The fight scene between Saul (James Franco) and Carol (Rosie Perez) was, for the most part, improvised. Because of this, Franco was worried that he would hurt Perez, and would ask her for permission to do certain things during the fight. In the end, Perez actually did get hurt, and got a bruise after Franco accidentally bit her too hard on the thigh, but Perez didn't tell him until after filming was done, so he wouldn't feel bad.
As he is handing Dale some guns, Red (Danny McBride) says, "Ted Jones messed with the wrong melon farmers." This is a reference to the common network television practice of dubbing over swear words with less objectionable words, or terms that have a similar sound and length - even if the replacement words don't really make sense in the context of the movie. "Melon Farmers" is used most famously as the dub for "Mother F***ers" in the network television version of the Die Hard film franchise (in which lead character John McClane's famous catchphrase, "Yippie-kai-yay, Mother F***er!," became "Yippie-kai-yay, Melon Farmer!").
When James Franco smashes the bong over Danny McBride's head, it was supposed to be a fake, breakaway bong, so McBride could take part in the stunt. However, it was filled with some water, and when Franco actually smashed it, McBride was mildly hurt.
Seth Rogen told the April 25 issue of Rolling Stone Magazine, that the filmmakers originally wanted a budget of fifty million dollars, but was only able to secure twenty-five million dollars, due to the drug-heavy subject matter.
During a July 2008 interview with the Orange County Register about this movie, the interviewer told Seth Rogen and James Franco that he prepared for the interview by watching the classic stoner comedy Fast Times at Ridgemont High (1982) the night before. When he asked Rogen and Franco if they prepared likewise before making this film, Franco said he prepared by making out with Spicoli (a reference to his having shot Milk (2008), in which he and Sean Penn play lovers).
The first time Dale visits Saul, he apologizes for coming up before being buzzed in, to which Saul replies, "Stuff your sorries in a sack, man!" This is actually from an episode of Seinfeld (1989), where the characters disagree over whether or not the quote is a commonly used expression. Ironically, after the popular episode aired, and was replayed over and over in syndication, "Stuff your sorries in a sack", actually did become a casually and commonly used expression, as seen here in this film.
The place where Saul and Dale are held hostage, is where the beginning of the movie takes place underground. In the back of the room, you can see the water suit, in which the people used, when testing the effects of marijuana.
James Franco had stated in an interview with MTV news and Judd Apatow stated the same at a Comic Con event that they were considering making a movie sequel that would intersect the story lines of this movie and Superbad (2007) but this never materialized.

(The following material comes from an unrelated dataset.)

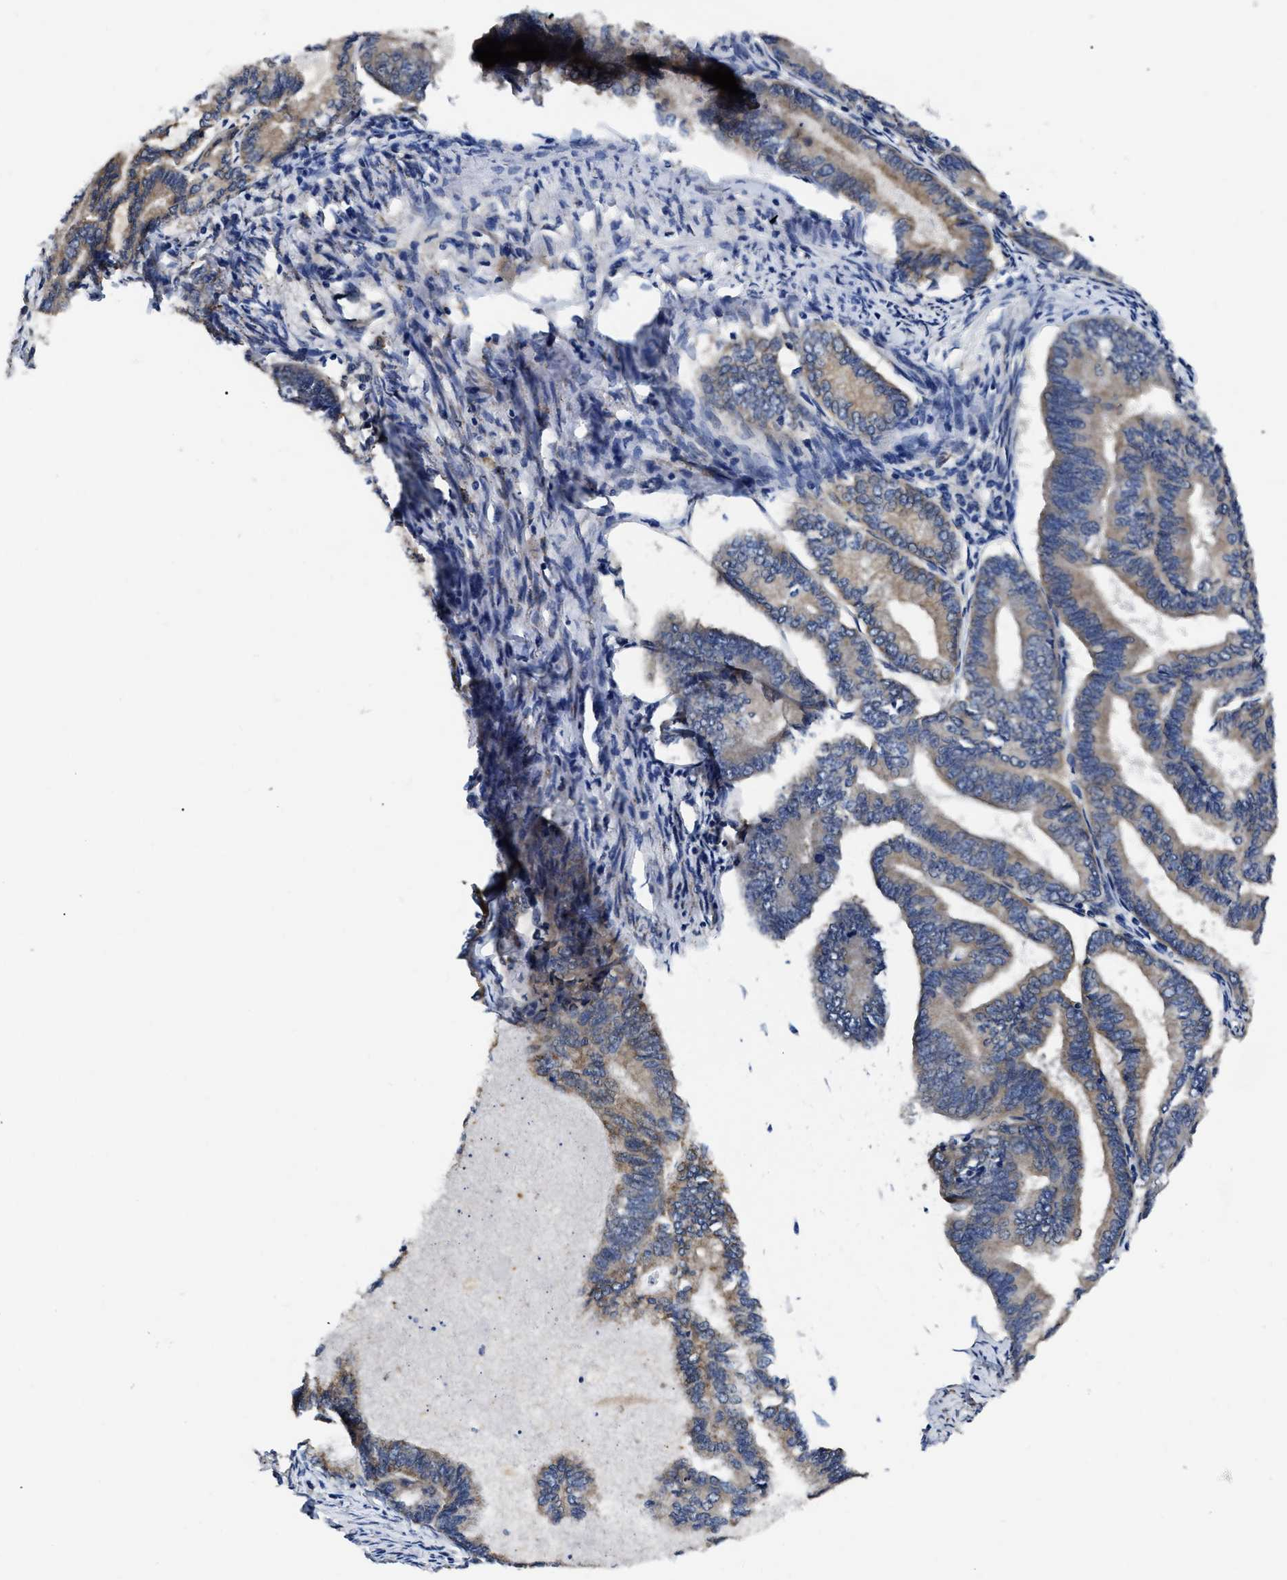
{"staining": {"intensity": "moderate", "quantity": ">75%", "location": "cytoplasmic/membranous"}, "tissue": "endometrial cancer", "cell_type": "Tumor cells", "image_type": "cancer", "snomed": [{"axis": "morphology", "description": "Adenocarcinoma, NOS"}, {"axis": "topography", "description": "Endometrium"}], "caption": "Immunohistochemistry (IHC) photomicrograph of human endometrial cancer (adenocarcinoma) stained for a protein (brown), which reveals medium levels of moderate cytoplasmic/membranous staining in about >75% of tumor cells.", "gene": "GET4", "patient": {"sex": "female", "age": 86}}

Saul (James Franco) carries a Taconic High School duffle bag in almost every scene of the movie. Taconic High School is a public school in Pittsfield, Massachusetts. The school's mascots are "The Braves", and the colors are green and yellow.
Trifecta doesn't actually mean anything related to the special T-shaped joint or the smoke inhaled. It means "a bet which is won by correctly selecting in the correct order the first three finishers in a race."
In the original script, Dale's girlfriend Angie was an adult and a strong mature businesswoman in sharp contrast to her slacker boyfriend. The decision to rewrite Angie as a high school senior was done to avoid unfair comparisons with Shaun of the Dead (2004).